-- RECORDS PROVIDED --

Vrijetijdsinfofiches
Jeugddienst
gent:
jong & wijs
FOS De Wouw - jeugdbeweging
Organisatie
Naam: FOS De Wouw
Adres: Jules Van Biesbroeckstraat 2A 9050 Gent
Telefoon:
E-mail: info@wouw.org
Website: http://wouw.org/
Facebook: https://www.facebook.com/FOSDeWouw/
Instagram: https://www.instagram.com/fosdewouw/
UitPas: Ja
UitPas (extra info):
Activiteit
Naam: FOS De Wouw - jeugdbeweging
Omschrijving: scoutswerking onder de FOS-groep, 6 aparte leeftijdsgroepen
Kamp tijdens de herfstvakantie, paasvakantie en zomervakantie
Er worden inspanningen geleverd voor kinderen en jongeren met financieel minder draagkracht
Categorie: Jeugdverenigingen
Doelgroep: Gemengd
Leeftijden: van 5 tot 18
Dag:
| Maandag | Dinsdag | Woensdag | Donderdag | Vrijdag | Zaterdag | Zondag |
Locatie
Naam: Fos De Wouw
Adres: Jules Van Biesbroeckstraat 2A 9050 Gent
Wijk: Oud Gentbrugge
...
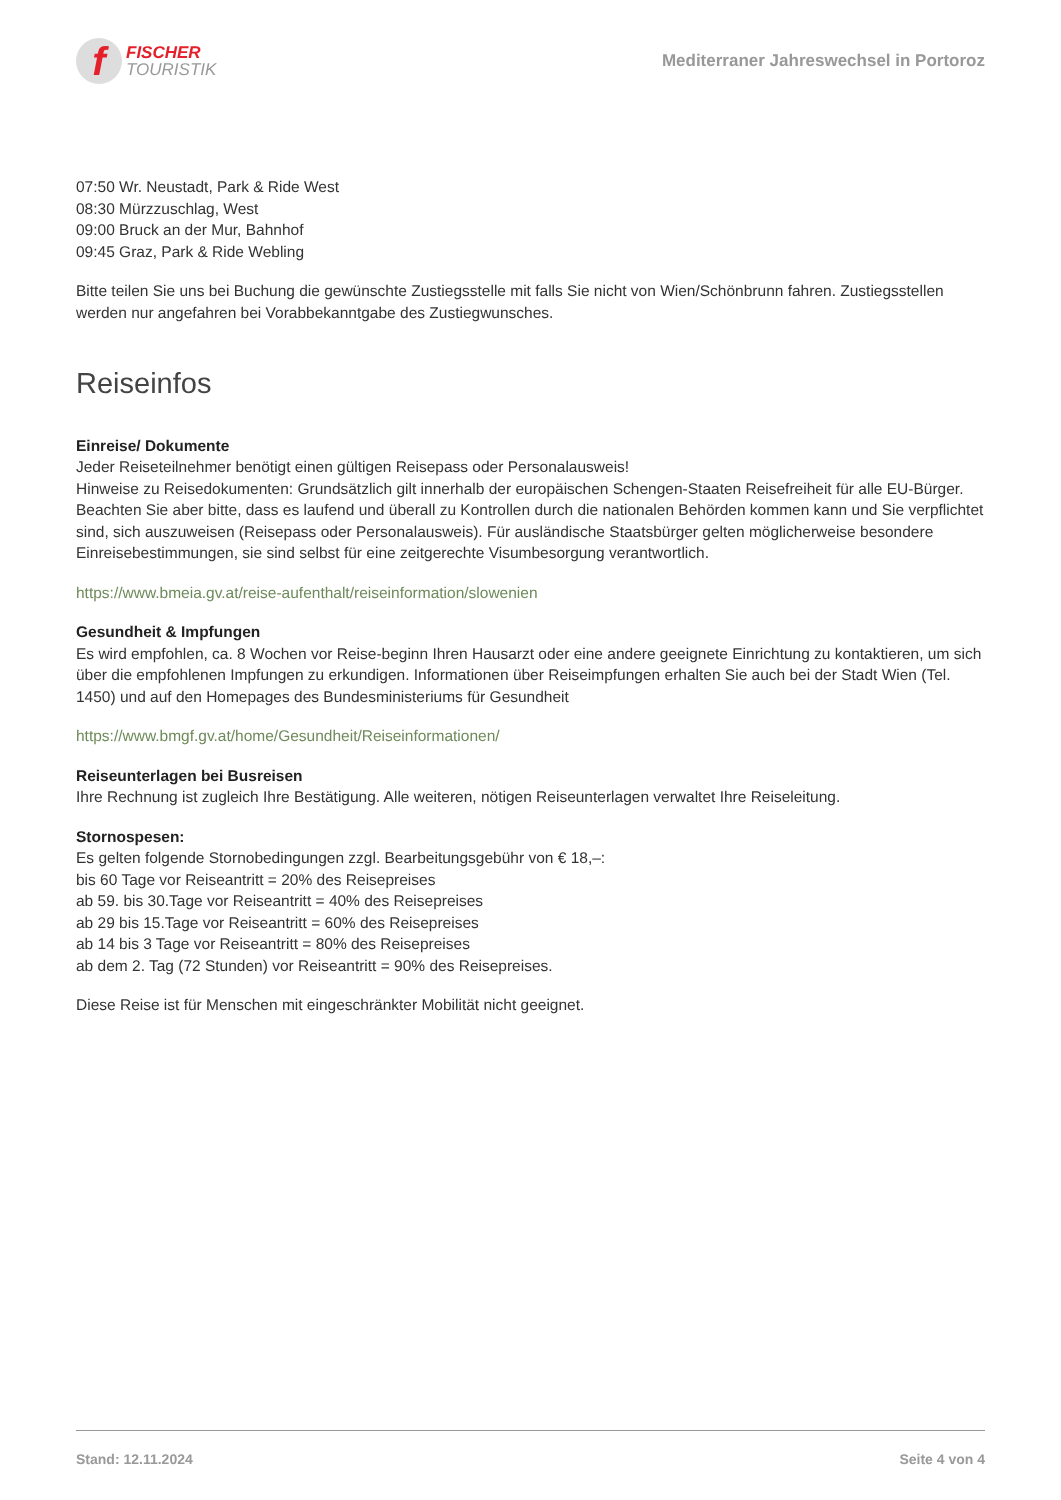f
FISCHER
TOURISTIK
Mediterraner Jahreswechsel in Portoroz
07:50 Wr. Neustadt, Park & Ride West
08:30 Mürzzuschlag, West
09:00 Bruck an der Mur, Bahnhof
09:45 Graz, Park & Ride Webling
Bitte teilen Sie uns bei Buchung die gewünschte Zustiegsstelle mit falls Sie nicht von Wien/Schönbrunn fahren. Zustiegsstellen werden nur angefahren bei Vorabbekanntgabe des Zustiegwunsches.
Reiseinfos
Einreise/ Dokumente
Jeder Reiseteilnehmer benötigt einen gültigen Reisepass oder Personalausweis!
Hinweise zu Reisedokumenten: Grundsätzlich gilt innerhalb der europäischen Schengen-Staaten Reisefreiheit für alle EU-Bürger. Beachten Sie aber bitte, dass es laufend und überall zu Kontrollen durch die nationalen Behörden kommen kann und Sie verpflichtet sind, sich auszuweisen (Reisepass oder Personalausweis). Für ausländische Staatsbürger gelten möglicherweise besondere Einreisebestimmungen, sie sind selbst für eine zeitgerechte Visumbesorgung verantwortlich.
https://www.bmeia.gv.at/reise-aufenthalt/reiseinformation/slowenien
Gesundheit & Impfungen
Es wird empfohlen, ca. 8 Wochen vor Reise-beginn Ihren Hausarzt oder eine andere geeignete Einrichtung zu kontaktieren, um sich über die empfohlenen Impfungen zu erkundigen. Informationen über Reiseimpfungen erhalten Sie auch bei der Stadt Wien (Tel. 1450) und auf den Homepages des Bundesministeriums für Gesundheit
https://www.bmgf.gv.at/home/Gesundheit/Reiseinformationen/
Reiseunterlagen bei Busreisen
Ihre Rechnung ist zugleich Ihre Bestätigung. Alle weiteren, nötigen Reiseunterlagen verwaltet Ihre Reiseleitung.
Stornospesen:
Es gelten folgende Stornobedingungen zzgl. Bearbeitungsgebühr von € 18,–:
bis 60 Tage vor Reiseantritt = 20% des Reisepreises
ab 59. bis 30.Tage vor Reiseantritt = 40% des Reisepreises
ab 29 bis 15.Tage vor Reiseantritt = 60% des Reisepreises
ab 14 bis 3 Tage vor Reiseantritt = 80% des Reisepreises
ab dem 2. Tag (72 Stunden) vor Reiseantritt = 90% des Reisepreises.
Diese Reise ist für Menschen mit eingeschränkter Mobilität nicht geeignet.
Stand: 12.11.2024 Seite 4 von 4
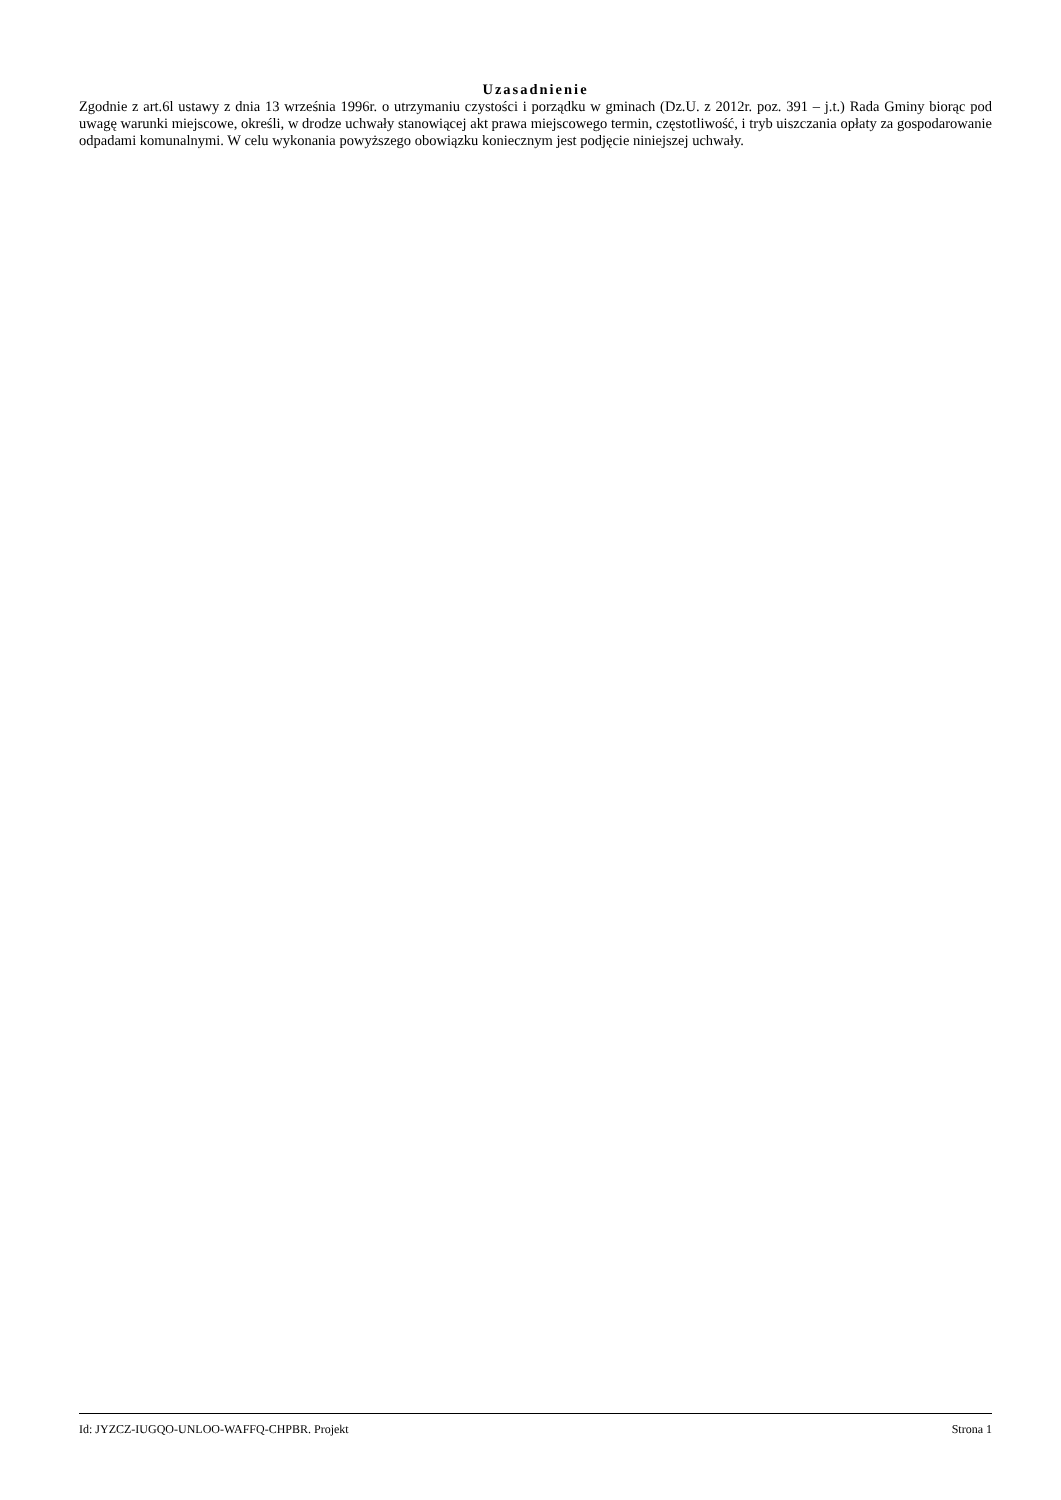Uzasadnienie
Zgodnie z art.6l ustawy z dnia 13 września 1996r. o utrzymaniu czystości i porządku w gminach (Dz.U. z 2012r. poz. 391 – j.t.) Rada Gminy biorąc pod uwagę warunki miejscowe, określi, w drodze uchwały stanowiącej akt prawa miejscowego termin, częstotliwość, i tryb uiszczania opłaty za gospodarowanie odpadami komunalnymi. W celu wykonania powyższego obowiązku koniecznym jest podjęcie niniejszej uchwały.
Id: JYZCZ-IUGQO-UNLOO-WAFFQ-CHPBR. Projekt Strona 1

-- TASK REQUIREMENTS --
Given the listing above, repeat exactly the lines starting at the one with "ab dem 2. Tag" and ending at the one with "Id: JYZCZ-IUGQO-UNLOO-WAFFQ-CHPBR. Projekt", inclusive, excluding pictures.

-- WRITTEN SOLUTION --
ab dem 2. Tag (72 Stunden) vor Reiseantritt = 90% des Reisepreises.
Diese Reise ist für Menschen mit eingeschränkter Mobilität nicht geeignet.
Stand: 12.11.2024 Seite 4 von 4
Uzasadnienie
Zgodnie z art.6l ustawy z dnia 13 września 1996r. o utrzymaniu czystości i porządku w gminach (Dz.U. z 2012r. poz. 391 – j.t.) Rada Gminy biorąc pod uwagę warunki miejscowe, określi, w drodze uchwały stanowiącej akt prawa miejscowego termin, częstotliwość, i tryb uiszczania opłaty za gospodarowanie odpadami komunalnymi. W celu wykonania powyższego obowiązku koniecznym jest podjęcie niniejszej uchwały.
Id: JYZCZ-IUGQO-UNLOO-WAFFQ-CHPBR. Projekt Strona 1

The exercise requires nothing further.